イーサリアムとその他のブロックチェーン、セカンドレイヤー

 イーサリアムでは、スケーラビリティ問題を解決するために2020年12月より「イーサリアム2.0」が進められている。これは、過去にも先にも恐らく全ブロックチェーンエコシステムにおける最大のアップデートである。

 そのため、開発難度が高く進捗は芳しくないのが事実だ。そこで存在感を増しつつあるのが他のブロックチェーン(レイヤー1、L1)である。具体的には、AvalancheやCelo、Binance Smart Chain(BSC)、Solanaといったものだ。

 他の多くのブロックチェーンに共通する点としては、EVM(Ethereum Virtual Machine)に互換性を持たせている点があげられる。多くのアプリケーションがイーサリアム上に展開されているため、それらに対して自分たちのブロックチェーンにもスムーズに対応してもらうための戦略だ。

 なお肝心のイーサリアムも、セカンドレイヤー(レイヤー2、L2)と呼ばれる拡張ソリューションが次々と誕生している。こちらはOptimismやSKALE、Polygon、Arbitrumといったものだ。

レイヤー1とレイヤー2の役割

 今回Gnosis Safeは、Arbitrum(L2)、Polygon(L2)、BSC(L1)への対応を行うことを発表した。イーサリアムエコシステムにおけるUX改善を引き続き行いつつ、他のチェーンへの対応も進めていく方針だ。
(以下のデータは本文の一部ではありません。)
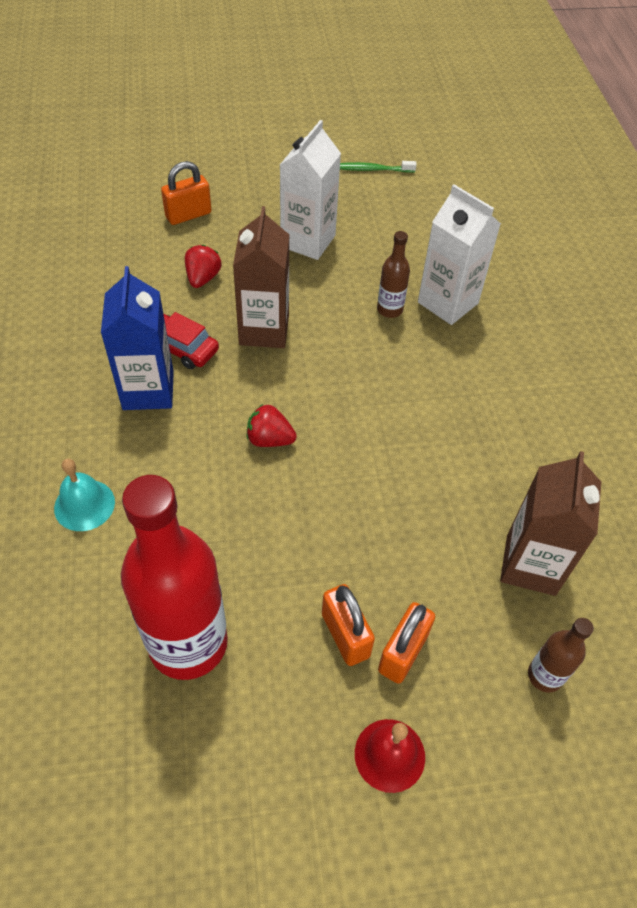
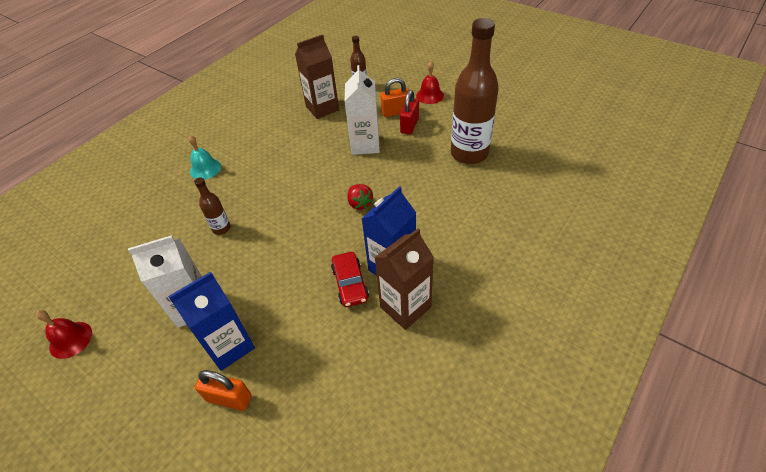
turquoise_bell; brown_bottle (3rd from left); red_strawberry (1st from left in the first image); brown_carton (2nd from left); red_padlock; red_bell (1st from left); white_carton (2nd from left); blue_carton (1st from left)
 Gnosis Safeのブログでは、イーサリアムのL2だけでなく対応するL1の数を増やしていくことの重要性についても解説されている。結論としては、L1の役割はセキュリティとトランザクションの検証性、L2の役割はスケーラビリティになるという。
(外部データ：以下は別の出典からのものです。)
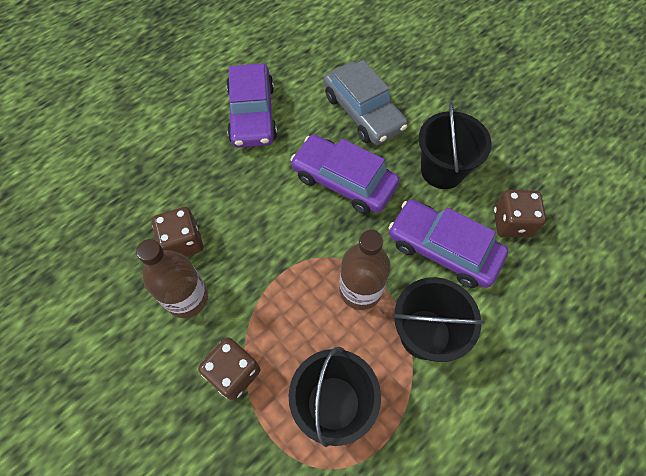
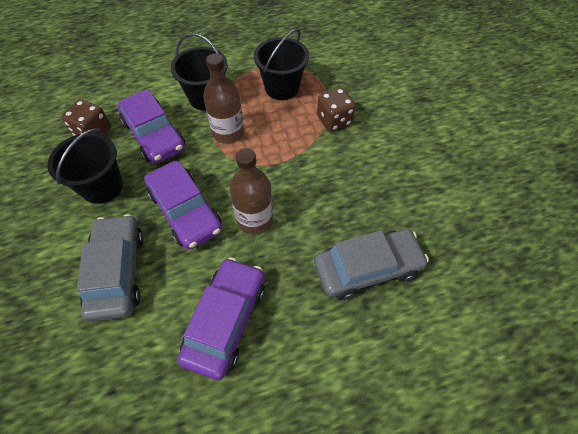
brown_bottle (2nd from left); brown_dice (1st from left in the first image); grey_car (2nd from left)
 つまり、L1に高いスケーラビリティ性能は必要なく、その役割はL2が担うためL1はより強固なセキュリティを持つネットワークを形成すべきであるとしている。もちろん、その最たるものはイーサリアムだが、イーサリアムに依存せずEVM互換の他ブロックチェーンについても、セキュリティと検証性の観点から更なる台頭が必要だ。

イーサリアム2.0以降のブロックチェーン

 イーサリアム2.0が完了した場合、現状エコシステムを拡大しつつある他のブロックチェーンがどれだけ生き残るかは断言できない。現時点で他のブロックチェーンにユーザーが流れているのは、イーサリアムの高い手数料が唯一の課題だと言えるからだ。

 ブロックチェーンはOSのようなものであるため、例えばモバイルOSがiOSとAndroidにほとんど集約されている点を考慮すると、ブロックチェーンもイーサリアムとその他1,2つに淘汰されるのではないだろうか。

 イーサリアムに勝るエコシステムを形成することはもはや現実的ではなく、イーサリアム2.0によって手数料の課題が解消された時にユーザーがどのような動きをするかは、個人的にも非常に興味深いトピックとして捉えている。